> **Action item**: Each entry below is to be reproduced exactly, though any pictures it holds must be omitted.

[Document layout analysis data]
-*-

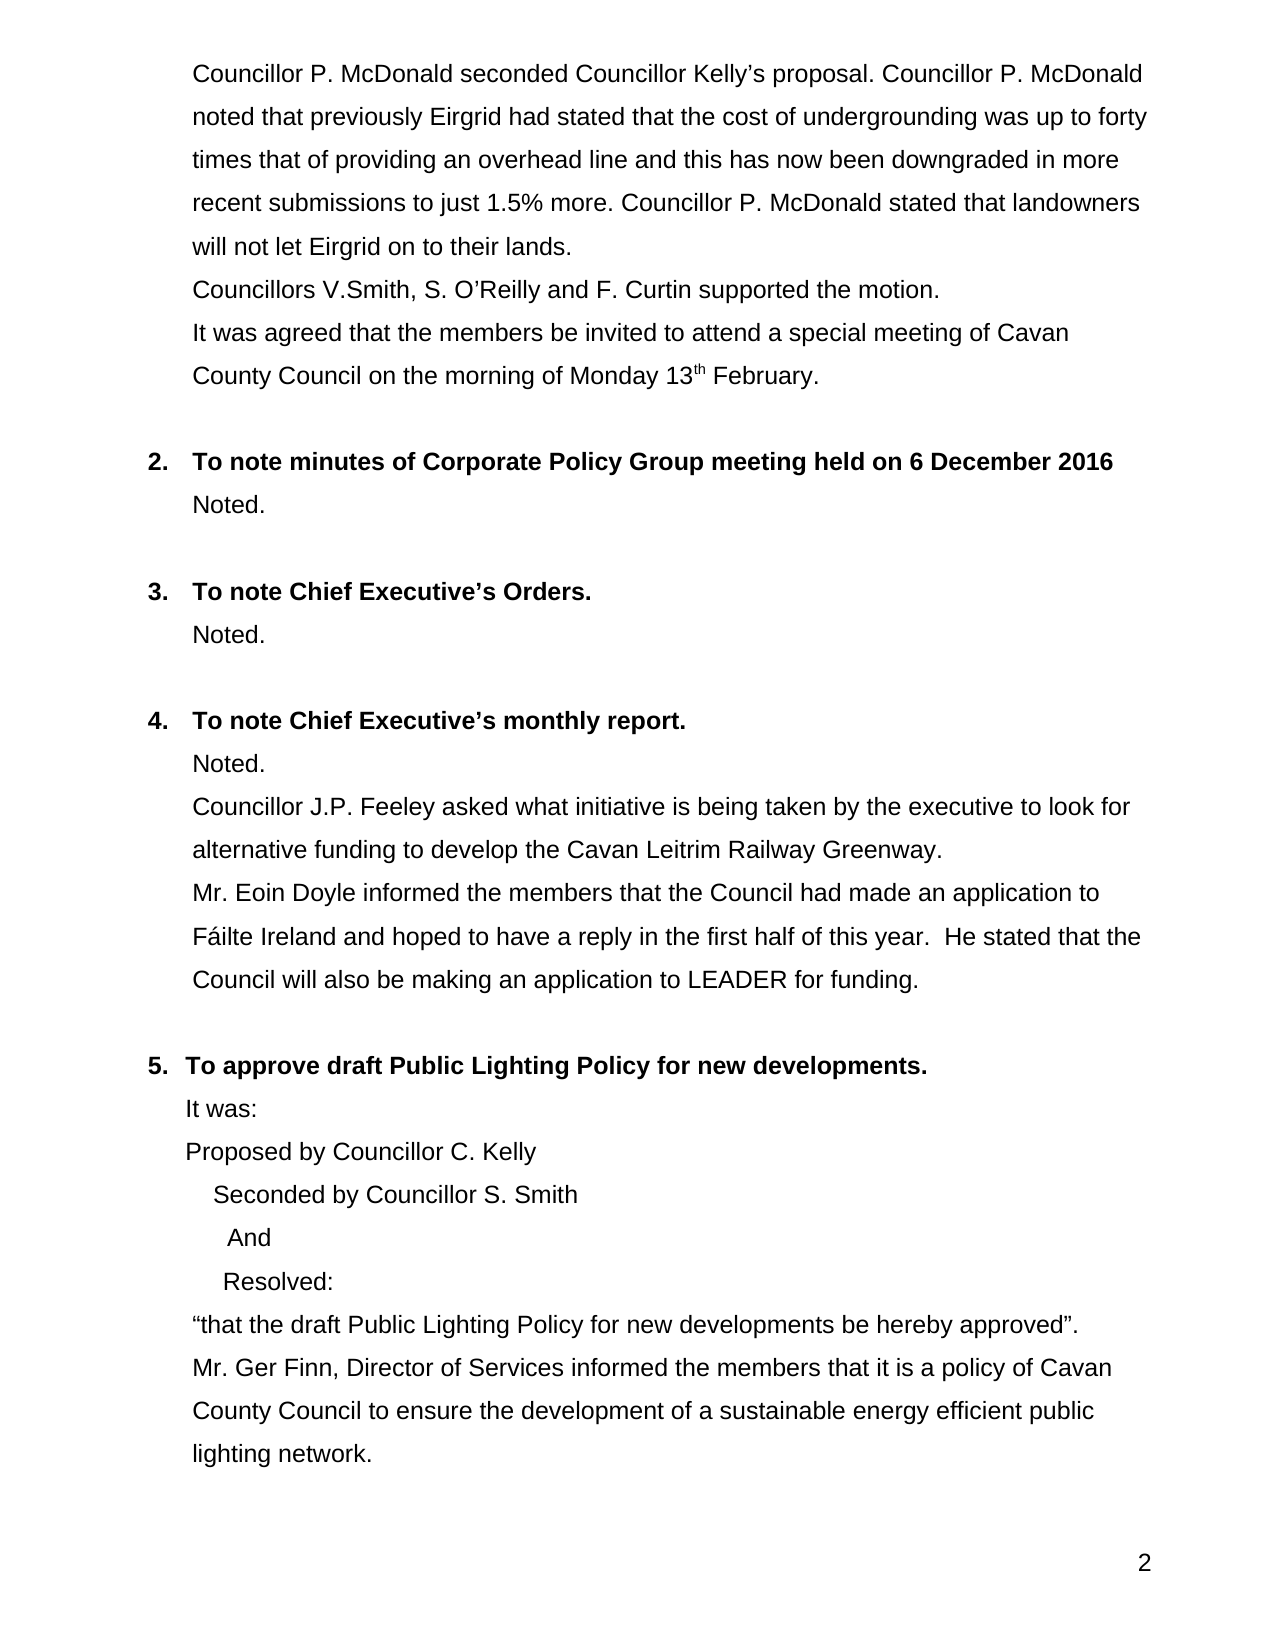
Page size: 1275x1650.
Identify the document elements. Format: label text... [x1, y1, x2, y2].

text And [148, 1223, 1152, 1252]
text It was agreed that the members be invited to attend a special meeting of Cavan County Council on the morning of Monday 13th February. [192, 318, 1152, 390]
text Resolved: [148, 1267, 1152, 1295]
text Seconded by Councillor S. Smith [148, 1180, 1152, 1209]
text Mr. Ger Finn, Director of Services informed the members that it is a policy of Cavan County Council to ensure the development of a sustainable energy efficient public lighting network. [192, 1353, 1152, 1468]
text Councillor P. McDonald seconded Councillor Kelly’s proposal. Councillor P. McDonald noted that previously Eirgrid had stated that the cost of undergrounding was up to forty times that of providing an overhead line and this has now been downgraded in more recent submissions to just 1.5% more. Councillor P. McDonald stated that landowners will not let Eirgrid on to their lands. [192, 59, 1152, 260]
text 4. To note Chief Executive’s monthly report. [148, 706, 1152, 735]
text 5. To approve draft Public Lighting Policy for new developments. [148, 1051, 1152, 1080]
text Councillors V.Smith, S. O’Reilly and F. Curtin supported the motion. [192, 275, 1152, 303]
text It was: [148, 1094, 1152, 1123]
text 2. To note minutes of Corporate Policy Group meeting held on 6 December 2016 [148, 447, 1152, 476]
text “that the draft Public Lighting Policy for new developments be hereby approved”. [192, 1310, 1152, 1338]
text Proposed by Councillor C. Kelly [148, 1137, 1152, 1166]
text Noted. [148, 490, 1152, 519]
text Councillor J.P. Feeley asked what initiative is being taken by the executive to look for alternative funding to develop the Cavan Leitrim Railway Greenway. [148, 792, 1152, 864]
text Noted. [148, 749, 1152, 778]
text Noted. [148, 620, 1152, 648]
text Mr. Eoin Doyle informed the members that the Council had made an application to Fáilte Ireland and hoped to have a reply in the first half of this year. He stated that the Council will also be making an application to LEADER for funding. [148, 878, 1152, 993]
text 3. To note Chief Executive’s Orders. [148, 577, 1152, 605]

-*-

> **Task response**:
Page size: 1275x1650.
Identify the document elements. Format: label text... [x1, y1, x2, y2].

text And [148, 1223, 1152, 1252]
text It was agreed that the members be invited to attend a special meeting of Cavan County Council on the morning of Monday 13th February. [192, 318, 1152, 390]
text Resolved: [148, 1267, 1152, 1295]
text Seconded by Councillor S. Smith [148, 1180, 1152, 1209]
text Mr. Ger Finn, Director of Services informed the members that it is a policy of Cavan County Council to ensure the development of a sustainable energy efficient public lighting network. [192, 1353, 1152, 1468]
text Councillor P. McDonald seconded Councillor Kelly’s proposal. Councillor P. McDonald noted that previously Eirgrid had stated that the cost of undergrounding was up to forty times that of providing an overhead line and this has now been downgraded in more recent submissions to just 1.5% more. Councillor P. McDonald stated that landowners will not let Eirgrid on to their lands. [192, 59, 1152, 260]
text 4. To note Chief Executive’s monthly report. [148, 706, 1152, 735]
text 5. To approve draft Public Lighting Policy for new developments. [148, 1051, 1152, 1080]
text Councillors V.Smith, S. O’Reilly and F. Curtin supported the motion. [192, 275, 1152, 303]
text It was: [148, 1094, 1152, 1123]
text 2. To note minutes of Corporate Policy Group meeting held on 6 December 2016 [148, 447, 1152, 476]
text “that the draft Public Lighting Policy for new developments be hereby approved”. [192, 1310, 1152, 1338]
text Proposed by Councillor C. Kelly [148, 1137, 1152, 1166]
text Noted. [148, 490, 1152, 519]
text Councillor J.P. Feeley asked what initiative is being taken by the executive to look for alternative funding to develop the Cavan Leitrim Railway Greenway. [148, 792, 1152, 864]
text Noted. [148, 749, 1152, 778]
text Noted. [148, 620, 1152, 648]
text Mr. Eoin Doyle informed the members that the Council had made an application to Fáilte Ireland and hoped to have a reply in the first half of this year. He stated that the Council will also be making an application to LEADER for funding. [148, 878, 1152, 993]
text 3. To note Chief Executive’s Orders. [148, 577, 1152, 605]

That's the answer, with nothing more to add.